Dans la mesure où 50 % environ des crédits qui alimentent les budgets de ces agences proviennent de l'Etat, le Gouvernement a souhaité que les directeurs qui seront placés sous l'autorité des co-présidents soient nommés par arrêté ministériel après avis des présidents de conseils généraux.
Si l'amendement n° 62 était adopté, le Gouvernement ne pourrait pas proposer des personnalités pour diriger ces établissements publics locaux. Le Gouvernement a bien évidemment conscience de l'importance de ne nommer à de tels postes que des personnes connaissant bien, comme vous l'avez dit, la situation et le contexte de l'outre-mer. Cette formule, qui a bien fonctionné par le passé et qui vise, après des propositions de part et d'autre, des discussions et finalement un accord, donc un avis du conseil général, avant la décision du Gouvernement, va dans le bon sens. Je souhaite que ni les présidents des conseils généraux ni le Gouvernement n'aient les mains liées.

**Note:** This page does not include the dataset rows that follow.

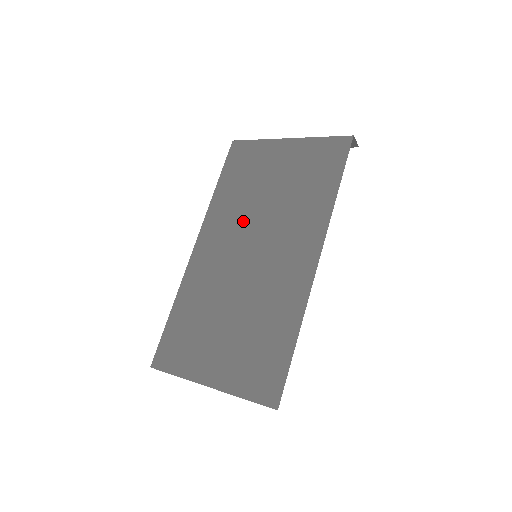
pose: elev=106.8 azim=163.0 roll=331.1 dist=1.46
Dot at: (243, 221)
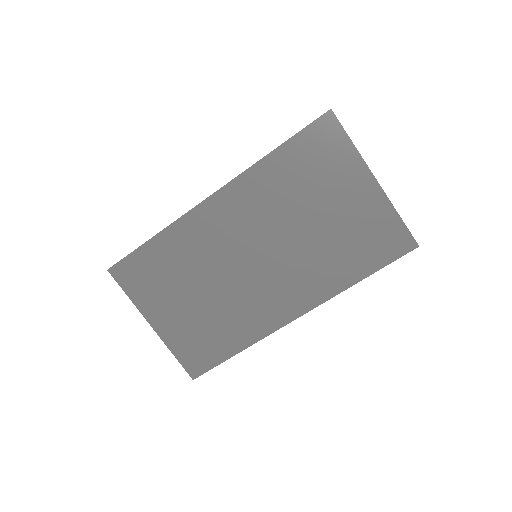
Dot at: (269, 222)
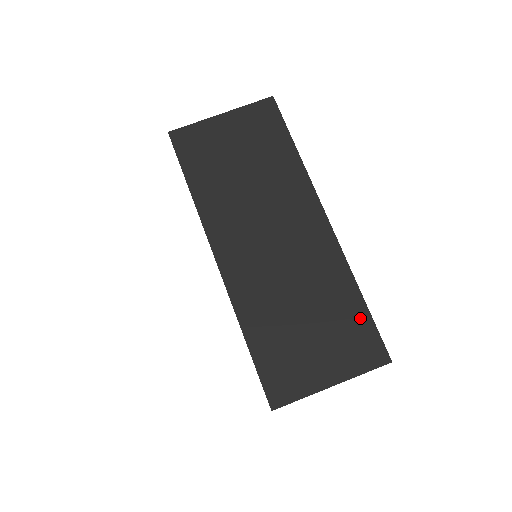
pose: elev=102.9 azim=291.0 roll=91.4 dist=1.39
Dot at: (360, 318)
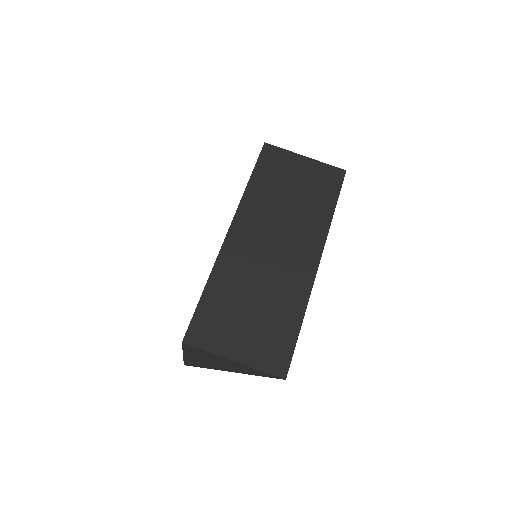
Dot at: (288, 336)
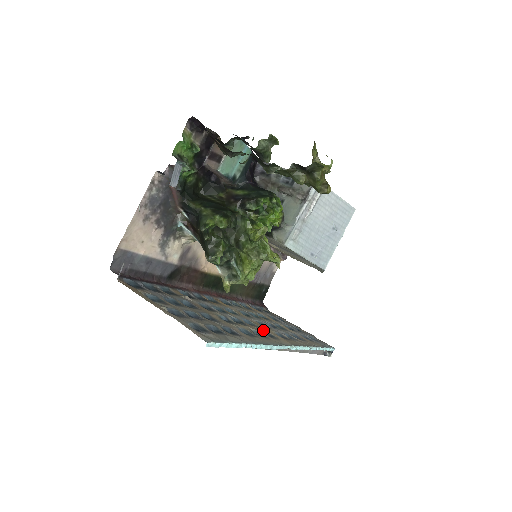
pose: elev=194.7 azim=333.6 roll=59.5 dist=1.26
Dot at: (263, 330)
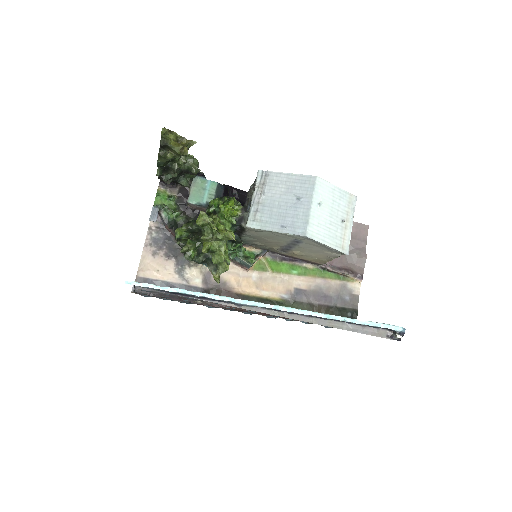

Je ne puis donc être favorable à cet amendement.
M. le président. Je vais mettre aux voix l'amendement n° 62.
M. Edmond Lauret. Je demande la parole pour explication de vote.
M. le président. La parole est à M. Lauret.
M. Edmond Lauret. Dans un premier temps, l'Assemblée nationale, avec le soutien de M. Jean Le Garrec, rapporteur de la commission spéciale, avait accepté la proposition du Sénat prévoyant la nomination du directeur de l'ADI par arrêté conjoint du représentant de l'Etat dans le département et du président du conseil général.
Mais, lors d'une seconde délibération, le Gouvernement a fait adopter un amendement tendant à faire nommer le directeur de l'ADI par trois ministres, après avis du président du conseil général.
Une telle rédaction me paraît contraire à l'esprit même de la décentralisation et peu conforme au nouveau statut d'établissement public local de l'ADI. C'est pourquoi je voterai l'amendement n° 62.
M. le président. Personne ne demande plus la parole ?...
Je mets aux voix l'amendement n° 62, repoussé par le Gouvernement et pour lequel la commission s'en remet à la sagesse du Sénat.

(L'amendement est adopté.)
M. le président. Personne ne demande la parole ?...
Je mets aux voix l'article 9 ter , modifié.